Pull the text out of every record below and reproduce it word for word, keeping each line as it appears. Leave the pictures out of your answer.

[Stored data entries]
┌──

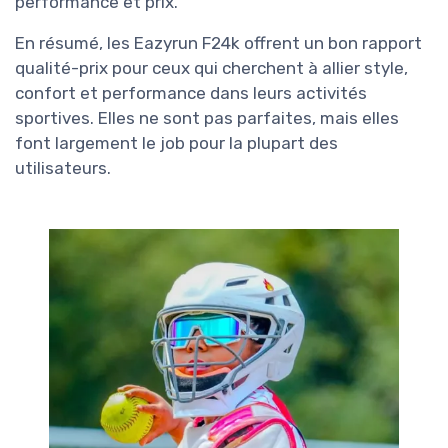
performance et prix.
En résumé, les Eazyrun F24k offrent un bon rapport
qualité-prix pour ceux qui cherchent à allier style,
confort et performance dans leurs activités
sportives. Elles ne sont pas parfaites, mais elles
font largement le job pour la plupart des
utilisateurs.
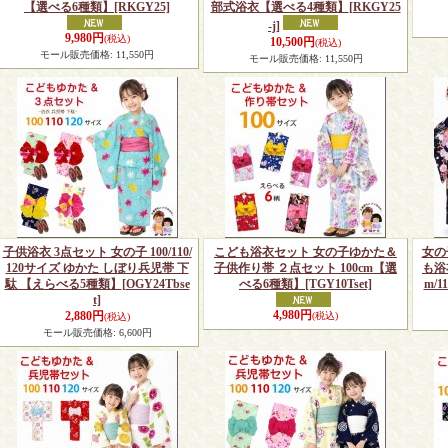
【選べる6種類】
[RKGY25]
部式浴衣【選べる4種類】
[RKGY25
-j]
9,980円
(税込)
10,500円
(税込)
モール販売価格
:
11,550円
モール販売価格
:
11,550円
子供浴衣 3点セット 女の子 100/110/
こども浴衣セット 女の子ゆかた＆
女の
120サイズ ゆかた しぼり兵児帯 下
子供作り帯 ２点セット 100cm【選
も浴
駄 【えらべる5種類】
[OGY24Tbse
べる6種類】
[TGY10Tset]
m/
t]
4,980円
2,880円
(税込)
(税込)
モール販売価格
:
6,600円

└──

→ **EXPECTED ANSWER**
performance et prix.
En résumé, les Eazyrun F24k offrent un bon rapport
qualité-prix pour ceux qui cherchent à allier style,
confort et performance dans leurs activités
sportives. Elles ne sont pas parfaites, mais elles
font largement le job pour la plupart des
utilisateurs.
【選べる6種類】
[RKGY25]
部式浴衣【選べる4種類】
[RKGY25
-j]
9,980円
(税込)
10,500円
(税込)
モール販売価格
:
11,550円
モール販売価格
:
11,550円
子供浴衣 3点セット 女の子 100/110/
こども浴衣セット 女の子ゆかた＆
女の
120サイズ ゆかた しぼり兵児帯 下
子供作り帯 ２点セット 100cm【選
も浴
駄 【えらべる5種類】
[OGY24Tbse
べる6種類】
[TGY10Tset]
m/
t]
4,980円
2,880円
(税込)
(税込)
モール販売価格
:
6,600円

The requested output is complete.